I still want the banks to take all their money, do what they have to do and leave me in peace, he said.
The appeal will now move on to a full hearing this week, listed for three days until Thursday, with a verdict likely soon after or at a later date.
The High Court judges had accepted Judge Arbuthnot's conclusions on all other aspects of the extradition case as they dismissed the other grounds on which permission to appeal was sought, including so-called extraneous circumstances of Mallya being pursued by the Indian authorities for political reasons of a clash between the ruling BJP and the Opposition Congress party.

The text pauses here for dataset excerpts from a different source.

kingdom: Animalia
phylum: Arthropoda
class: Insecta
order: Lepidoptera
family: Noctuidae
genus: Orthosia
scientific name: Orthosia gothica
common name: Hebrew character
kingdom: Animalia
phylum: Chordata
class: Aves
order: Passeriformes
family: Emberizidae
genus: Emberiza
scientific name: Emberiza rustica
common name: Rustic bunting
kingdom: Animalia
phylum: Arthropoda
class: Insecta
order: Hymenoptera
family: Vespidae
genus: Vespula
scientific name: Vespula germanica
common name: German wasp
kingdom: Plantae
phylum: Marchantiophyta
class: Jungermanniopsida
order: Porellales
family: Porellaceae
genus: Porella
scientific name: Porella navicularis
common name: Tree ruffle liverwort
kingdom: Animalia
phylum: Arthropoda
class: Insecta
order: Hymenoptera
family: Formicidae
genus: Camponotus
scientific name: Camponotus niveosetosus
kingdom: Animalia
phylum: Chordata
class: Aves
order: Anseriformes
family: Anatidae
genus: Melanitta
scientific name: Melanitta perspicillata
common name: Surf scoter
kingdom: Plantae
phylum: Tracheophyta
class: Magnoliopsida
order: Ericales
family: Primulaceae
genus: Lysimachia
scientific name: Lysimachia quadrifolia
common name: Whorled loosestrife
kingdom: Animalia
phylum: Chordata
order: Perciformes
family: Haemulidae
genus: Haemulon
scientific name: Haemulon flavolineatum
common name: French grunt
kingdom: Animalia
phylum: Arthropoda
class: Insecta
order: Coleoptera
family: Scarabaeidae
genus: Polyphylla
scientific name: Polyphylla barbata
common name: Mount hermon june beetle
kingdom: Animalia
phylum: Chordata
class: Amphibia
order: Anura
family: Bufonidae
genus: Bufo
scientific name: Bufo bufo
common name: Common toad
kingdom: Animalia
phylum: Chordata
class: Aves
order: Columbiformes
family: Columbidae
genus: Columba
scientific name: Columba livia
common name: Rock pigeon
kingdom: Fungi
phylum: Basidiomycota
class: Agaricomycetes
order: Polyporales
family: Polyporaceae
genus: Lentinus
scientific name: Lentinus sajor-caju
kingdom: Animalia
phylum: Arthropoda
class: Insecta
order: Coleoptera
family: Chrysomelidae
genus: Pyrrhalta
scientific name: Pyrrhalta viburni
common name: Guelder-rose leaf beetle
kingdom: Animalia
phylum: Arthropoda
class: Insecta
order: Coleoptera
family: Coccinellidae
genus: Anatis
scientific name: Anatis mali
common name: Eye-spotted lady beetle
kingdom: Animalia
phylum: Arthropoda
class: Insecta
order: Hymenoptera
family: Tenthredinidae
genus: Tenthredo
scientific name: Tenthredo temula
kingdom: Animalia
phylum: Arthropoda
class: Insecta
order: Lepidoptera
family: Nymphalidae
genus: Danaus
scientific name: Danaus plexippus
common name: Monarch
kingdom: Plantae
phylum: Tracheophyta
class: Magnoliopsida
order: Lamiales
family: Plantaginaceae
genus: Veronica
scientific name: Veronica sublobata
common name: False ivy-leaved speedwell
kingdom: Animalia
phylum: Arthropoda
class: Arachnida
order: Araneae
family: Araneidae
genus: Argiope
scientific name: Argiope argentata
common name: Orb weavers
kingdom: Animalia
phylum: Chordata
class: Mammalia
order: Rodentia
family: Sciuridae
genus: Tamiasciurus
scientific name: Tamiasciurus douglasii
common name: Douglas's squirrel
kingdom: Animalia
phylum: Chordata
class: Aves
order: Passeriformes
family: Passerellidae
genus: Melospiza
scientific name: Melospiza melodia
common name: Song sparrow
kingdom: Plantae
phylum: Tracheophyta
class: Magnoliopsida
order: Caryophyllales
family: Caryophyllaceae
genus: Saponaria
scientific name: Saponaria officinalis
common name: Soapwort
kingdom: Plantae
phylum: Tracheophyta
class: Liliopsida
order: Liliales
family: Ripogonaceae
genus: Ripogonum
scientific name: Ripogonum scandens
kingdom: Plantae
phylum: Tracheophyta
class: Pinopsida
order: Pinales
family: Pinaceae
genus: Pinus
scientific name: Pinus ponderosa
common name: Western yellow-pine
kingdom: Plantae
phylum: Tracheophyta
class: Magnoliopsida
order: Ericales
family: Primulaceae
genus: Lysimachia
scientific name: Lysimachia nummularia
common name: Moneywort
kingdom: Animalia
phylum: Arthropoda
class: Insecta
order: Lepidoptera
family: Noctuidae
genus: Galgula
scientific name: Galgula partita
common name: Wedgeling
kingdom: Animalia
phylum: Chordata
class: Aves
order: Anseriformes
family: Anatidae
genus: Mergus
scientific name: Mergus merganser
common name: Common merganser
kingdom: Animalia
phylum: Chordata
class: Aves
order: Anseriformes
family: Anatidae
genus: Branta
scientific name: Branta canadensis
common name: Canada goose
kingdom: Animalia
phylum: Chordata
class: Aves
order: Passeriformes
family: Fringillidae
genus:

Some of the other grounds invoked claimed Mallya would not receive a fair trial in India, which was also dismissed as the judges upheld Arbuthnot's ruling on the matter that the wide media interest in the Mallya case would ensure justice.
His legal team also sought to challenge the Indian government's assurances that Mallya would be held in safe prison conditions at Barrack 12 in Arthur Road Jail in Mumbai, which was dismissed by the High Court.
At the end of a year-long extradition trial at Westminster Magistrates' Court in London in December 2018, Judge Arbuthnot had found clear evidence of dispersal and misapplication of the loan funds and accepted a prima facie case of fraud and a conspiracy to launder money against Mallya, as presented by the CPS on behalf of the Indian government.
Mallya remains on bail involving a bail bond worth 650,000 pounds and other restrictions on his travel while he contests that ruling.
The High Court appeal will mark one of the final stages of the appeals process against his extradition to India, as in the case of wanted bookie in a match-fixing scandal Sanjeev Chawla who lost his UK High Court challenge on human rights grounds and took the matter up to the European Court of Human Rights (ECHR) based in Strasbourg, France.
Chawla's application was rejected by the ECHR last week, with his extradition to India expected later this week once all the paperwork in the case is concluded.